Extracted data entries:
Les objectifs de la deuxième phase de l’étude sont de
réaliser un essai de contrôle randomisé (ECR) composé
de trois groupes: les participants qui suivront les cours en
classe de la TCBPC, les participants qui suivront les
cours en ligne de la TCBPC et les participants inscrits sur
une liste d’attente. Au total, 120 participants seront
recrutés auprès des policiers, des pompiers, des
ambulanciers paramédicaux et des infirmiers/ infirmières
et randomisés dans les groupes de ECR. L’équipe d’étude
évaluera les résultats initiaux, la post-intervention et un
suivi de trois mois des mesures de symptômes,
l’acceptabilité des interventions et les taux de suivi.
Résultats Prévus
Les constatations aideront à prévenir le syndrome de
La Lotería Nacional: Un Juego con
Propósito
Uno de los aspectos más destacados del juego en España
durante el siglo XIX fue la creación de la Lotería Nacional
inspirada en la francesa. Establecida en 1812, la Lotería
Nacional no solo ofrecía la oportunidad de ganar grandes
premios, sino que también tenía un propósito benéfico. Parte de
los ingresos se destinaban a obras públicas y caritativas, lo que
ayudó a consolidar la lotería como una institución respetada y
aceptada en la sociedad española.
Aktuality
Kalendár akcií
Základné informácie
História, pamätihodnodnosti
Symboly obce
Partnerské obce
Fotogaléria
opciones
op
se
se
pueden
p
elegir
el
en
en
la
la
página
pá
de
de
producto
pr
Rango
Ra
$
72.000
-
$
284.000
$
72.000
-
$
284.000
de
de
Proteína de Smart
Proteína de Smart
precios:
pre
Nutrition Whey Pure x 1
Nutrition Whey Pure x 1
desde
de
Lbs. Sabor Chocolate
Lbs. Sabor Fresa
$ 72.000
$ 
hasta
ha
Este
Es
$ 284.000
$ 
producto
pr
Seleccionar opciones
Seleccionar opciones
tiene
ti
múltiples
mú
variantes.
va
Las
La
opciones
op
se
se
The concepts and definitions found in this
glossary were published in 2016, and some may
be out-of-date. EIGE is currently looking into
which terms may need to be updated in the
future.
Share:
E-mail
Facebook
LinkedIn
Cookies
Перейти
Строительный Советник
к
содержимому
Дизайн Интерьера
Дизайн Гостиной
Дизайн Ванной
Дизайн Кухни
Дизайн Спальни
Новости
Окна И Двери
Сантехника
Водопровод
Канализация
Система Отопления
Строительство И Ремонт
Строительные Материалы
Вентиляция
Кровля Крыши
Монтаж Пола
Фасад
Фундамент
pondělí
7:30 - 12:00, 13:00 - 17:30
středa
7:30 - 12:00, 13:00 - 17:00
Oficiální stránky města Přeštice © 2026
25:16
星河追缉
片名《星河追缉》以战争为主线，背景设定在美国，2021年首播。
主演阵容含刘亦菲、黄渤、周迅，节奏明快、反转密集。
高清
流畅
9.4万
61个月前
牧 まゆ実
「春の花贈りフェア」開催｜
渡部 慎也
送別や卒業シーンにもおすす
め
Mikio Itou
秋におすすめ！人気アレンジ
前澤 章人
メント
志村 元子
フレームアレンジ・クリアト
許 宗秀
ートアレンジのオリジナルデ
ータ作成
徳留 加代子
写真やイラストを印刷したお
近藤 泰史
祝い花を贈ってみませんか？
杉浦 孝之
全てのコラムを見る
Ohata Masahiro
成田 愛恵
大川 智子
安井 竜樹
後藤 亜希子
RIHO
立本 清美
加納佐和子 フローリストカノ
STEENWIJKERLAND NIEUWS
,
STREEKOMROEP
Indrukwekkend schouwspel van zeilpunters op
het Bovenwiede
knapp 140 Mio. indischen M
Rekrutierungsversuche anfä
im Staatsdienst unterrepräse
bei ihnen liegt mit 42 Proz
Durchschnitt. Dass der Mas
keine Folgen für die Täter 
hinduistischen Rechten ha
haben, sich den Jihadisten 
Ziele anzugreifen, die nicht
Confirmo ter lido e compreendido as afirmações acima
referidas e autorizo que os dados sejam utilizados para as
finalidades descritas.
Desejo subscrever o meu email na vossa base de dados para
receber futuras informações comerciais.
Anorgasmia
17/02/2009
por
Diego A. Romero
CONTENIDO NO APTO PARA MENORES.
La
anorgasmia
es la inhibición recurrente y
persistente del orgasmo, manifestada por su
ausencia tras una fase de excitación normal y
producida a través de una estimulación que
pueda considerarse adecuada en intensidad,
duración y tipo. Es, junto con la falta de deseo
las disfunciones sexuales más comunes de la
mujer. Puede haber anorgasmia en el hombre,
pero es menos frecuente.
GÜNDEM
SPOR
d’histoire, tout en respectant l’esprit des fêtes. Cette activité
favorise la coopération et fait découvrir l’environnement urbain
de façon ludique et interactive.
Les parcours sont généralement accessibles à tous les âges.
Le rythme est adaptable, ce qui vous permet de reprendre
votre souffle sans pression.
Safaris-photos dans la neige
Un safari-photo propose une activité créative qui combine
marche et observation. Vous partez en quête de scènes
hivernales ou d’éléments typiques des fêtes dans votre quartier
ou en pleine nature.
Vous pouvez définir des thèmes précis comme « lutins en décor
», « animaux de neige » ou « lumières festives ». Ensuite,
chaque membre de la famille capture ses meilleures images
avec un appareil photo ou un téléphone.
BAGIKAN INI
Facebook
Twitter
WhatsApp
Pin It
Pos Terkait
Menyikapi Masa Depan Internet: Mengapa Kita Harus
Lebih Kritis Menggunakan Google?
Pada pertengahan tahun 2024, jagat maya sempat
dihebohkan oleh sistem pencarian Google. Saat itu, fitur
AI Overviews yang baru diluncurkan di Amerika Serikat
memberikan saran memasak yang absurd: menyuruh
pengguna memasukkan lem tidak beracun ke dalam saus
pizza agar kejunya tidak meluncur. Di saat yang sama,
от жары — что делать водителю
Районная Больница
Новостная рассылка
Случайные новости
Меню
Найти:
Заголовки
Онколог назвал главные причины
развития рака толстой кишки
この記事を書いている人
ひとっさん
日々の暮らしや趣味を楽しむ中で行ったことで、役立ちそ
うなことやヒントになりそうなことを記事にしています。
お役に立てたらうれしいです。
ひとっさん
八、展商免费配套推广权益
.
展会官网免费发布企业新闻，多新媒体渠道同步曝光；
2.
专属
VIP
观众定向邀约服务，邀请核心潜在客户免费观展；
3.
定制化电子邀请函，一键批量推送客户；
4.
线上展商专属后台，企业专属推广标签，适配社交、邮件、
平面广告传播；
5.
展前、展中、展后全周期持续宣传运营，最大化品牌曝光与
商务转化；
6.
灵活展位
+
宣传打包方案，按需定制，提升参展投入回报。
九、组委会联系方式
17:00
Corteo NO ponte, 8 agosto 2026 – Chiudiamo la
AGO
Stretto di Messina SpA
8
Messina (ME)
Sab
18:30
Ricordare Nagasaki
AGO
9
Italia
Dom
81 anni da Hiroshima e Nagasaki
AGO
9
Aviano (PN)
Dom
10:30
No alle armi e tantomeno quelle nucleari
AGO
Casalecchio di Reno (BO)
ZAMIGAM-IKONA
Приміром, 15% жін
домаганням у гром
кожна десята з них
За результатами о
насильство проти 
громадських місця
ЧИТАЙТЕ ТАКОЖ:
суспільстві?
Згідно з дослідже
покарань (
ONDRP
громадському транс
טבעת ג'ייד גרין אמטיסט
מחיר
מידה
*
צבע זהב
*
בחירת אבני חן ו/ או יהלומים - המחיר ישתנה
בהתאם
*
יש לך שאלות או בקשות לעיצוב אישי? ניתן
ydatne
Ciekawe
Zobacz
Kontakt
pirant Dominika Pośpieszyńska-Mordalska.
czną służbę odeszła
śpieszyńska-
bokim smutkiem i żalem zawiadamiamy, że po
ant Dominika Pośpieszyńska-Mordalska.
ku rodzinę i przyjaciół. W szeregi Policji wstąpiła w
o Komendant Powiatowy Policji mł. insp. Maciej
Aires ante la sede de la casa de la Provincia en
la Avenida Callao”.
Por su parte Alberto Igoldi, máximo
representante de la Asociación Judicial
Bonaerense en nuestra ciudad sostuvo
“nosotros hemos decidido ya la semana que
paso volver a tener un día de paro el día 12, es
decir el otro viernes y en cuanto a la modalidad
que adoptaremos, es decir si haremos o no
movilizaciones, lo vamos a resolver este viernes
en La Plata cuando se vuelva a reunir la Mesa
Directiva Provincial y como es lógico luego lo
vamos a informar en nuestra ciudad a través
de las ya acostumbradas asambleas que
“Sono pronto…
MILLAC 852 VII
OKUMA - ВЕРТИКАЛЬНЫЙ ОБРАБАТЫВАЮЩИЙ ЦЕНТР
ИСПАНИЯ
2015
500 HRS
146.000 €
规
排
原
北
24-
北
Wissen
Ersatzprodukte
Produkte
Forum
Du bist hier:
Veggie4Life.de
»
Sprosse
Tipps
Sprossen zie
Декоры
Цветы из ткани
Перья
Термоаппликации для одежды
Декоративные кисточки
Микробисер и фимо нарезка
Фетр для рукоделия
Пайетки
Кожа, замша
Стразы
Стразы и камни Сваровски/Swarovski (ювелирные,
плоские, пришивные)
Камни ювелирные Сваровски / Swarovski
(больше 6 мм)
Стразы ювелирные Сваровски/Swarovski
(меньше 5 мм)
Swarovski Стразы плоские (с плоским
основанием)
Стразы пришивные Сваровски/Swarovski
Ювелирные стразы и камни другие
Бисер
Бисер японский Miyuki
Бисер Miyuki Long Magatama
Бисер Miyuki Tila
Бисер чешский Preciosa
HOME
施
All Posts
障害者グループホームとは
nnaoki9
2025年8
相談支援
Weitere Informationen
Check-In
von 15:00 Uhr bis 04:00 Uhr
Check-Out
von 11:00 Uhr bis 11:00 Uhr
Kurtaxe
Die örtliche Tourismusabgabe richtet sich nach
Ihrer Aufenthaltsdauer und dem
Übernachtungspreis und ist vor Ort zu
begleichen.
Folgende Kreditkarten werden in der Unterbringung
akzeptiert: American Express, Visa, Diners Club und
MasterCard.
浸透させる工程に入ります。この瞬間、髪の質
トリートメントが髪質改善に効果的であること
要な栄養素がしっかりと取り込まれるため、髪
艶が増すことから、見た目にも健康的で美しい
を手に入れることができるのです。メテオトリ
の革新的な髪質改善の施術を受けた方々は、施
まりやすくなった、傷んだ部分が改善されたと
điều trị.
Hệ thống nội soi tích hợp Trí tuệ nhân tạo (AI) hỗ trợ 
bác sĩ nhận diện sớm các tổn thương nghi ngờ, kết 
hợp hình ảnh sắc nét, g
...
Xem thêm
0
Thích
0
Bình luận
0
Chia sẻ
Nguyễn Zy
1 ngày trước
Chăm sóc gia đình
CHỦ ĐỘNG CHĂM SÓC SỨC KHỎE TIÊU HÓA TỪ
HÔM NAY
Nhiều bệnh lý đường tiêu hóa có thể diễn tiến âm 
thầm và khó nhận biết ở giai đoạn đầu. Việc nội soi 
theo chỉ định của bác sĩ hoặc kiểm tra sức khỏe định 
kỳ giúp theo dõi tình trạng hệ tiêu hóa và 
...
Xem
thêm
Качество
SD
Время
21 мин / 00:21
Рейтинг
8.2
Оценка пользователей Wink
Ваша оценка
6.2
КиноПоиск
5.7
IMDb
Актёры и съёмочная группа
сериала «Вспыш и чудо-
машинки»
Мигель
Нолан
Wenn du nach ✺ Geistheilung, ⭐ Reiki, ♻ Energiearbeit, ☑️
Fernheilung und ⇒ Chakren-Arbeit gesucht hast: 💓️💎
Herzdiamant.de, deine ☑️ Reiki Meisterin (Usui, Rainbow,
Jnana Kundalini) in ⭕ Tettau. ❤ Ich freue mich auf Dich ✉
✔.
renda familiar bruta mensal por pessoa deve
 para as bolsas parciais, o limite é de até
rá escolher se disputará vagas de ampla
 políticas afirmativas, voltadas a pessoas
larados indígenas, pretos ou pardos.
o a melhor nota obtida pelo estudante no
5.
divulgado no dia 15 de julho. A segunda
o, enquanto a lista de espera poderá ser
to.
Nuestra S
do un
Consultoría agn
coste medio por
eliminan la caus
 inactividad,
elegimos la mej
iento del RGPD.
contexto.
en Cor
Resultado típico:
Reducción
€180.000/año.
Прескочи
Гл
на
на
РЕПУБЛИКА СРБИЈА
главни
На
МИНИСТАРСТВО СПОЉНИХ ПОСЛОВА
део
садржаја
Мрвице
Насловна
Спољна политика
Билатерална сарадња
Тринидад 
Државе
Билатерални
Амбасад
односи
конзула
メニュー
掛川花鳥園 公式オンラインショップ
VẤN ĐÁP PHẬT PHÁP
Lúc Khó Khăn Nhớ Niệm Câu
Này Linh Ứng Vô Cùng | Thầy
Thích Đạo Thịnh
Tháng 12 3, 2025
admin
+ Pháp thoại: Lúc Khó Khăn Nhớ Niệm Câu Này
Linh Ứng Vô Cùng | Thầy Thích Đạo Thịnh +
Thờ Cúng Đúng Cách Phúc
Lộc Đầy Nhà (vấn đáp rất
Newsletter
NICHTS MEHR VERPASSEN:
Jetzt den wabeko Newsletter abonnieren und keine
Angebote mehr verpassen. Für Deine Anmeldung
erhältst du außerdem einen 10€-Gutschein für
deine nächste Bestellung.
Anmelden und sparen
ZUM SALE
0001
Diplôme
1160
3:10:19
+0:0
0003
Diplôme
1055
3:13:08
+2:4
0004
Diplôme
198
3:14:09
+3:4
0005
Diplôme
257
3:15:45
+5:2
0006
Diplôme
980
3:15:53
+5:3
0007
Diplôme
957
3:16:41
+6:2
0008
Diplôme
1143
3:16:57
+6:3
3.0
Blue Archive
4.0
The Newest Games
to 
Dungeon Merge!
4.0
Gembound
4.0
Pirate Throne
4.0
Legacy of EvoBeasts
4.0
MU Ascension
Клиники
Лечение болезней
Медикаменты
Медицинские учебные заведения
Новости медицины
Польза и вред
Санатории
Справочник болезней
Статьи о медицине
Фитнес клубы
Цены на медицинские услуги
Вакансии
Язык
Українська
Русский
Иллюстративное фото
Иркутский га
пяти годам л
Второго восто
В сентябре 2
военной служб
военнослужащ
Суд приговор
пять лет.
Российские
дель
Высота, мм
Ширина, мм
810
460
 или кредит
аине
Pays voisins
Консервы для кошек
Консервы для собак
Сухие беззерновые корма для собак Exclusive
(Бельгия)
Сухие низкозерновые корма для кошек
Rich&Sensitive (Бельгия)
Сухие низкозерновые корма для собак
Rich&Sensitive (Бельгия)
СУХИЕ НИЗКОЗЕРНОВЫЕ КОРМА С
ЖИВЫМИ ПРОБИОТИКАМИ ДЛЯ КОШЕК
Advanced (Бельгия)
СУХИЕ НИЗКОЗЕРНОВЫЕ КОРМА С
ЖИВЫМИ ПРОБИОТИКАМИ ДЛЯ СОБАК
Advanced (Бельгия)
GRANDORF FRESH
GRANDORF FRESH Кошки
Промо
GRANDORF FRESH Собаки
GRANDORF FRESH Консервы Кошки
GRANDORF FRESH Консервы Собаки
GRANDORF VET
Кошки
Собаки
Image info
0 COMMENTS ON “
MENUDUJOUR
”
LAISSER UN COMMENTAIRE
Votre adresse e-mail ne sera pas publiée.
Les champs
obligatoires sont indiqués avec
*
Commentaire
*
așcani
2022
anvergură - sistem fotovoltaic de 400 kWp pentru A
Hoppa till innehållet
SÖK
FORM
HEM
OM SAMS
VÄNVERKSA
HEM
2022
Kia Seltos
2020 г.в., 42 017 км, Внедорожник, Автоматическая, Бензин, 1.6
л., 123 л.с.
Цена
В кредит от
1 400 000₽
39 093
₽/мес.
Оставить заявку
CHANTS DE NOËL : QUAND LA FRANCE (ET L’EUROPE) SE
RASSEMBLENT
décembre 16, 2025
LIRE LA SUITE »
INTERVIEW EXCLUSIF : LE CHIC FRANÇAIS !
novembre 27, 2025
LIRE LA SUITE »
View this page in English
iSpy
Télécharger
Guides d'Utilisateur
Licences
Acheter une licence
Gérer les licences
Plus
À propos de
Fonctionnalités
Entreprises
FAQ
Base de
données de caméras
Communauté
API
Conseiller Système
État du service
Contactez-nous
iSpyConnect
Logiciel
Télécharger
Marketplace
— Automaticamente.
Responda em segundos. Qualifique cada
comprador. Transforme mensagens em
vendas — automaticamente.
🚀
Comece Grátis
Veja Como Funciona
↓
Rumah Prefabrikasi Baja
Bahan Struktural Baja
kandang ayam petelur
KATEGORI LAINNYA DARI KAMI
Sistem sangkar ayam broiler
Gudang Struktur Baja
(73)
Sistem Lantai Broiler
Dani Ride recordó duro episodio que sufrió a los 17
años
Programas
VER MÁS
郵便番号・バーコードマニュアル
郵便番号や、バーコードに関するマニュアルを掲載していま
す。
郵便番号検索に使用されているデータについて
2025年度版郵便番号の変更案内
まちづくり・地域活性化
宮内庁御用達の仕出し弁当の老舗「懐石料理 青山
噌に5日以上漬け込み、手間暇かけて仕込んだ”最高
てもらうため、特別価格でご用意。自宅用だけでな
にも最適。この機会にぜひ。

* _The problem_:
Reproduce exactly the lines from the beginning of the entries above up to and including the line that contains "Дизайн Гостиной".

* _Response to the task_:
Les objectifs de la deuxième phase de l’étude sont de
réaliser un essai de contrôle randomisé (ECR) composé
de trois groupes: les participants qui suivront les cours en
classe de la TCBPC, les participants qui suivront les
cours en ligne de la TCBPC et les participants inscrits sur
une liste d’attente. Au total, 120 participants seront
recrutés auprès des policiers, des pompiers, des
ambulanciers paramédicaux et des infirmiers/ infirmières
et randomisés dans les groupes de ECR. L’équipe d’étude
évaluera les résultats initiaux, la post-intervention et un
suivi de trois mois des mesures de symptômes,
l’acceptabilité des interventions et les taux de suivi.
Résultats Prévus
Les constatations aideront à prévenir le syndrome de
La Lotería Nacional: Un Juego con
Propósito
Uno de los aspectos más destacados del juego en España
durante el siglo XIX fue la creación de la Lotería Nacional
inspirada en la francesa. Establecida en 1812, la Lotería
Nacional no solo ofrecía la oportunidad de ganar grandes
premios, sino que también tenía un propósito benéfico. Parte de
los ingresos se destinaban a obras públicas y caritativas, lo que
ayudó a consolidar la lotería como una institución respetada y
aceptada en la sociedad española.
Aktuality
Kalendár akcií
Základné informácie
História, pamätihodnodnosti
Symboly obce
Partnerské obce
Fotogaléria
opciones
op
se
se
pueden
p
elegir
el
en
en
la
la
página
pá
de
de
producto
pr
Rango
Ra
$
72.000
-
$
284.000
$
72.000
-
$
284.000
de
de
Proteína de Smart
Proteína de Smart
precios:
pre
Nutrition Whey Pure x 1
Nutrition Whey Pure x 1
desde
de
Lbs. Sabor Chocolate
Lbs. Sabor Fresa
$ 72.000
$ 
hasta
ha
Este
Es
$ 284.000
$ 
producto
pr
Seleccionar opciones
Seleccionar opciones
tiene
ti
múltiples
mú
variantes.
va
Las
La
opciones
op
se
se
The concepts and definitions found in this
glossary were published in 2016, and some may
be out-of-date. EIGE is currently looking into
which terms may need to be updated in the
future.
Share:
E-mail
Facebook
LinkedIn
Cookies
Перейти
Строительный Советник
к
содержимому
Дизайн Интерьера
Дизайн Гостиной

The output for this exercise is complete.